Nada en la vida resulta tan triste y desgarrador como la muerte de un niño. El alma del ser humano no está hecha para contemplar tragedias de esta magnitud y salir indemne de ellas.
Una imagen como la de Aylan, el niño sirio cuyo pequeño cuerpo fue arrojado por el mar a las costas de Turquía, ha sido capaz de remover incluso a los líderes más duros, a esos que contemplaban a diario, a larga distancia y sin inmutarse, los naufragios de las frágiles pateras, la zozobra de los que intentaban cruzar las alambradas, el miedo de los que franqueaban muros y del otro lado se encontraban con el cañón de un fusil o descubrían a la fuerza los más perversos comportamientos del hombre.
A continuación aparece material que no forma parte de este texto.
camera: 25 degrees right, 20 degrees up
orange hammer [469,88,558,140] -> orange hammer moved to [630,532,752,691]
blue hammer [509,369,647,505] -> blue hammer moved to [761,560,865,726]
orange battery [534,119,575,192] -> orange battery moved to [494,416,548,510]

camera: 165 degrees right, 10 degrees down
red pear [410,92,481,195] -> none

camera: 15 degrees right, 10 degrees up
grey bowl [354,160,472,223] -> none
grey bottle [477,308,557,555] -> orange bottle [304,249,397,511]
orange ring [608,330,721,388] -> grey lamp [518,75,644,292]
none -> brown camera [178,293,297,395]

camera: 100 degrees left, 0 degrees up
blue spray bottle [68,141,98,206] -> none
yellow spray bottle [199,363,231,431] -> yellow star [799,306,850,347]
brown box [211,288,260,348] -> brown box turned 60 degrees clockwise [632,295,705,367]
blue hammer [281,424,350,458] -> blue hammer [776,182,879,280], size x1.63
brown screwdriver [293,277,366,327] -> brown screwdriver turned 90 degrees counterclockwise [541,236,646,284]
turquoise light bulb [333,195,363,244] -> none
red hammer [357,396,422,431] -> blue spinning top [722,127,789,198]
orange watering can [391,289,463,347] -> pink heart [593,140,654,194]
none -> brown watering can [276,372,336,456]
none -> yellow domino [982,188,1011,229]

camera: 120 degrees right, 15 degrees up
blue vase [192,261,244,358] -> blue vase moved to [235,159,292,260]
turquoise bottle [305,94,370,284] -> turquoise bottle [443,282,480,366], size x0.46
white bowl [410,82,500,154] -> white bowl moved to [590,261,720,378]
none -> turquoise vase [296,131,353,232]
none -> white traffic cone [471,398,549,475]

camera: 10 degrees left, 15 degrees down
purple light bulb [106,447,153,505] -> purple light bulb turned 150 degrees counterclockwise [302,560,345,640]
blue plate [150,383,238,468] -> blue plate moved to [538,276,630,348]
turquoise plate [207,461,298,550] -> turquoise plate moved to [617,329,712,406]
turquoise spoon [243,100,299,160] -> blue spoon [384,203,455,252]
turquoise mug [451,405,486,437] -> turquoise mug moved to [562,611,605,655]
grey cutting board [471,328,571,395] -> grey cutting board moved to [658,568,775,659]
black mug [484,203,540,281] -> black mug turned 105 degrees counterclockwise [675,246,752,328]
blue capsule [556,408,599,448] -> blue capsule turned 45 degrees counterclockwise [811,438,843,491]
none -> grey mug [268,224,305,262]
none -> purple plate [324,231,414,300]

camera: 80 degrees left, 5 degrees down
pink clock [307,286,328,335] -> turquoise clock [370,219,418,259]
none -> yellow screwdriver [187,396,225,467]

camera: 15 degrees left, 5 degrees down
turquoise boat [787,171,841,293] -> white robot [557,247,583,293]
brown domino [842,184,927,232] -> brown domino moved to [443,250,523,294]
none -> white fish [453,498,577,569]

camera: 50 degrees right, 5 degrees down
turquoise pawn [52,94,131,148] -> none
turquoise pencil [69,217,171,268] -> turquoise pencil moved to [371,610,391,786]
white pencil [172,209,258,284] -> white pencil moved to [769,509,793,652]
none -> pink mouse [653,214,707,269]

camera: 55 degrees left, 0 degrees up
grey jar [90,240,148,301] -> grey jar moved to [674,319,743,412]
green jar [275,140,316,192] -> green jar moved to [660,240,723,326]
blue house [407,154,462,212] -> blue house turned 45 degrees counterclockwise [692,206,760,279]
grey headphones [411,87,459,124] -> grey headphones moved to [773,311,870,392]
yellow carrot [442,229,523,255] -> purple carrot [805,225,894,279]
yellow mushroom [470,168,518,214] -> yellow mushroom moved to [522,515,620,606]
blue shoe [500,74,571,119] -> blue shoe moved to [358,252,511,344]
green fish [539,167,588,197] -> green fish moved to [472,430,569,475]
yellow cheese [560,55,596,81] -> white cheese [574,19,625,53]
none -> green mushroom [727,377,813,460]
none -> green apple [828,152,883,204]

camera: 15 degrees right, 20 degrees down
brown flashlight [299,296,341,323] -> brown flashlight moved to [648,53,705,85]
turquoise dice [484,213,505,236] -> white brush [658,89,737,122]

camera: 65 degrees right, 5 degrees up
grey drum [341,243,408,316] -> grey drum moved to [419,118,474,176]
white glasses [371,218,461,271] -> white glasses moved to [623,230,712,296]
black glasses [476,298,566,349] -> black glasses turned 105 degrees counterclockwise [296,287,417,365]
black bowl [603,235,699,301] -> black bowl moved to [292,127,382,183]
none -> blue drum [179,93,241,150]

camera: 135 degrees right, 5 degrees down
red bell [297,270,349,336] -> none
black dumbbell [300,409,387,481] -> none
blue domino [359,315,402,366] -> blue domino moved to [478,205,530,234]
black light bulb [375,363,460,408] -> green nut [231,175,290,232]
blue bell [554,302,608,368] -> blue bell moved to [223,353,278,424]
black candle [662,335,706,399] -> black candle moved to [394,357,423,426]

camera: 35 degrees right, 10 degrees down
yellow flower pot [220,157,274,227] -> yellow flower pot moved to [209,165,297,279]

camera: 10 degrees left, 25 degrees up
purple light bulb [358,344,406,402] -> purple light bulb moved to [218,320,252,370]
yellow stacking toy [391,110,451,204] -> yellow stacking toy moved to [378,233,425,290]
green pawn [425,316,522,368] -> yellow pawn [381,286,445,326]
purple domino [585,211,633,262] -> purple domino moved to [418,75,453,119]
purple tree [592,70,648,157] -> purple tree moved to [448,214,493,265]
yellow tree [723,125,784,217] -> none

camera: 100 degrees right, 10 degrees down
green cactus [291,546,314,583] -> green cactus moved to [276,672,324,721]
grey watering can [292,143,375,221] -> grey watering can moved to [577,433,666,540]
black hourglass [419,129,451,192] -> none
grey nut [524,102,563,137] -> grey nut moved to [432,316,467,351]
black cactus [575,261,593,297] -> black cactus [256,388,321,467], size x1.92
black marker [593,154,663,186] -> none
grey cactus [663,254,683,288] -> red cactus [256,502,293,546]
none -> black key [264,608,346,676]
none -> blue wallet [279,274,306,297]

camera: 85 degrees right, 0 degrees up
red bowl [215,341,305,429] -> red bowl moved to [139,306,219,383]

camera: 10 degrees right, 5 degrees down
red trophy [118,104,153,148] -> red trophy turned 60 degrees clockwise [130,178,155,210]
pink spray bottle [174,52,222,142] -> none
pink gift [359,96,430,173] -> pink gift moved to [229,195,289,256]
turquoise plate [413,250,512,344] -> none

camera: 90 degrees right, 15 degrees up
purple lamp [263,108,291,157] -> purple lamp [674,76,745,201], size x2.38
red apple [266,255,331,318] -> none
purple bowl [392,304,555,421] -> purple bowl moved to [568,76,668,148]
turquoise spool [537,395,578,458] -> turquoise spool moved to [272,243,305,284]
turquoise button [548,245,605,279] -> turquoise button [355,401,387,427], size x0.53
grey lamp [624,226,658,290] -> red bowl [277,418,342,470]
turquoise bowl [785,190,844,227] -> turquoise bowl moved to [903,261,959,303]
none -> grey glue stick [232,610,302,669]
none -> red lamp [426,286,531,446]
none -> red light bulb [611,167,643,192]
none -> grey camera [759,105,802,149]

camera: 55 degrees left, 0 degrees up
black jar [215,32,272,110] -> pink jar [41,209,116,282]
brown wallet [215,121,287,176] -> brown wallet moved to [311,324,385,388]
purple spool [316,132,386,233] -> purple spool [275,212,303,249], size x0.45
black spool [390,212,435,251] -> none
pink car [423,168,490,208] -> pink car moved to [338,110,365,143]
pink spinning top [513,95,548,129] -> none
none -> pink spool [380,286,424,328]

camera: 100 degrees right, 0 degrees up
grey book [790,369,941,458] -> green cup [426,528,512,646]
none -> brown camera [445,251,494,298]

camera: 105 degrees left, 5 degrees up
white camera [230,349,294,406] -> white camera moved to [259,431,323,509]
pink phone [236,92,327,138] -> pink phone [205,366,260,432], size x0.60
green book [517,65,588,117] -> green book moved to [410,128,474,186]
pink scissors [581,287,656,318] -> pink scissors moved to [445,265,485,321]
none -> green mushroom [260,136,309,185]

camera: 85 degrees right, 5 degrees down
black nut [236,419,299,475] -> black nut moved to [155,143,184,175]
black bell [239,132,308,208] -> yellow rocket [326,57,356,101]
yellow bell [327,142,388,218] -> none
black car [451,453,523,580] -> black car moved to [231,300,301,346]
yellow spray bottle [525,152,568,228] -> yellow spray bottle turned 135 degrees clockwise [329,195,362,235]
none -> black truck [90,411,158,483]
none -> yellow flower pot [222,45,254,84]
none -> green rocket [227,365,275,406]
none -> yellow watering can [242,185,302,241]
Tal parece que esa sola imagen de Aylan echado bocabajo sobre la arena, quieto, silencioso, angelical, engalanado como si le hubieran invitado a una fiesta para atiborrarse de dulces, fue capaz de estremecer a muchos de los malditos que hasta hace pocos días miraban hacia otro lado cuando llegaban a sus playas decenas de cuerpos roídos por las dentelladas de la muerte, hinchados de agua y de esperanzas inútiles, despojados de lo poco que tenían mientras podían soñar, con el rostro congelado en un último gesto, en el umbral exacto entre la desesperación y el alivio.
Tal parece que una sola fotografía, un solo segundo de grabación, una sola señal satelital enfocada en los estertores finales de las mareas, en la espuma blanca que acunaba al pequeño Aylan, provocó el estruendoso estallido de humanidad que logró, al menos por unos días, borrar las líneas imaginarias de las fronteras, adormecer a las patrullas, ablandar el cemento de los muros y fundir en arroyos inofensivos todos los alambres y sus púas.
Tan grande fue la onda expansiva de aquella imagen, que al norte del Río Grande alguien anunció que, muy pronto y por un instante, se quitarían los cerrojos y se abrirían las compuertas orientales del paraíso terrenal (nunca las del sur), para permitir una brevísima avalancha de compatriotas de Aylan y sus familiares.
Tan brutal resultó el impacto del pequeño niño abatido sobre la arena, que incluso en la triste Venezuela, el inefable Maduro, tan poco iluminado, tan vacío de sentido común, decidió invitar a otro grupo de súbditos de su colega Bashar al Asaad a sumarse al reino de la escasez y de la desesperanza sudamericana, mientras por la puerta de atrás expulsa cada día a miles de sus compatriotas, a decenas de miles de desechados de lo que va quedando de la “patria grande”.
En adelante y por mucho tiempo, en todas las playas nos encontraremos con la imagen de Aylan muerto sobre la arena. Imaginaremos por un momento que no es él sino otro niño el que está recostado tan cerca del agua, y esperaremos en vano el momento en que se levantará sonriendo y correrá hasta la orilla, y jugará con las olas que alcanzarán sus pies. Pero él no se moverá, pues siempre será Aylan, el pequeño que nunca despertó. Es el precio que debemos pagar por lo que somos.